If you still are not convinced, even the National Strength and Conditioning Association has made a position statement saying:
Despite outdated concerns regarding the safety or effectiveness of youth resistance training, scientific evidence and clinical impressions indicate that youth resistance training has the potential to offer observable health and fitness value to children and adolescents, provided that appropriate training guidelines are followed and qualified instruction is available. In addition to performance-related benefits, the effects of resistance training on selected health-related measures including bone health, body composition, and sports injury reduction should be recognized by teachers, coaches, parents, and health care providers. These health benefits can be safely obtained by most children and adolescents when prescribed age-appropriate resistance training guidelines.
I love the statement “despite OUTDATED concerns” because the myth that strength training will stunt a kids growth started back in the 70s and 80s. There was simply not enough evidence on the matter back then. This idea should stay in the 70s and everyone should move on to recent evidence backing the effectiveness of youth strength training.
If people care about kids and want them to perform at a high level, stay injury free and just have fun they need to invest in a proper strength and conditioning program/coach.
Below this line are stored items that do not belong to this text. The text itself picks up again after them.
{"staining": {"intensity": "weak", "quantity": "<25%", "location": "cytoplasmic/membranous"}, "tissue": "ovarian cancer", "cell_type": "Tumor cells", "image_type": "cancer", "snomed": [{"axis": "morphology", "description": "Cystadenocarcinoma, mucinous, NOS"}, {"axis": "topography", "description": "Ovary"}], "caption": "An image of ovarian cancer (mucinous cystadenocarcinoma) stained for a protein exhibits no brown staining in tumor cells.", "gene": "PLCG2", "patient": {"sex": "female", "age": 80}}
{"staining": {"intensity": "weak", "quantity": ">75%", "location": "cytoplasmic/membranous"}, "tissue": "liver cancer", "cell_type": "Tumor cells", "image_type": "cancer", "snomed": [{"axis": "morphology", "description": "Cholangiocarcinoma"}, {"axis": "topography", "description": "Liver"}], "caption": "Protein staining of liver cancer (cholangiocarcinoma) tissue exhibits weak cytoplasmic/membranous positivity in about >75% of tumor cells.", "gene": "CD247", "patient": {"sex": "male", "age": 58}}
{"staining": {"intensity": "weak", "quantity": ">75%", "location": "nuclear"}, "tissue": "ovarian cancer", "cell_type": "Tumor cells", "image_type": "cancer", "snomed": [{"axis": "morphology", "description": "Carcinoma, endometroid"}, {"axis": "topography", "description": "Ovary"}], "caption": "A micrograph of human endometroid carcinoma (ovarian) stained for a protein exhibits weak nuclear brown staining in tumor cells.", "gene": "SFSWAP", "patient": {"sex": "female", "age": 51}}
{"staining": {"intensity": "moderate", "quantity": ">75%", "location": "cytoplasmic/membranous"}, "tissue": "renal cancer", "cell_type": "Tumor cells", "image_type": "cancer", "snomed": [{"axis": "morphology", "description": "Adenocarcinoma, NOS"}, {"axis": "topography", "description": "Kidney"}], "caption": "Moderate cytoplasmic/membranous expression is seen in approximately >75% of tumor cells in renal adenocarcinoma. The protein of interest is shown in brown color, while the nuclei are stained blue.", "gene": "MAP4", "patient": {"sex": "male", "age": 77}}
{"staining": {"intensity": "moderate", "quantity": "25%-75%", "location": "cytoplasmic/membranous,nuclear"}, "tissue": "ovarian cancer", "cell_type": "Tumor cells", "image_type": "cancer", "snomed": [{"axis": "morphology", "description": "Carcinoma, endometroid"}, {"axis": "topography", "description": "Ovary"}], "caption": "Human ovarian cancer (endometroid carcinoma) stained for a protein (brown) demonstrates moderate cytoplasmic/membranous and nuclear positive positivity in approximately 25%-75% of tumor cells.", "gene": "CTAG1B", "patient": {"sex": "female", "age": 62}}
Sports put countless amounts of stress on youth athletes due to the frequency and volume of sprinting, jumping, throwing, hitting etc.. and the best way to counteract all that stress is to perform strength training a couple times a week. As little as two 1 hour sessions a week can go a long way in preparing and developing a well-rounded athlete.
References
Faigenbaum, A., Kraemer, W., Blimkie, C., Jeffreys, I., Micheli, L., Nitka, M., & Rowland, T. (2009). Youth resistance training: Updated position statement paper from the national strength and conditioning association. Journal of Strength and Conditioning Research, 23(5), S60-S79.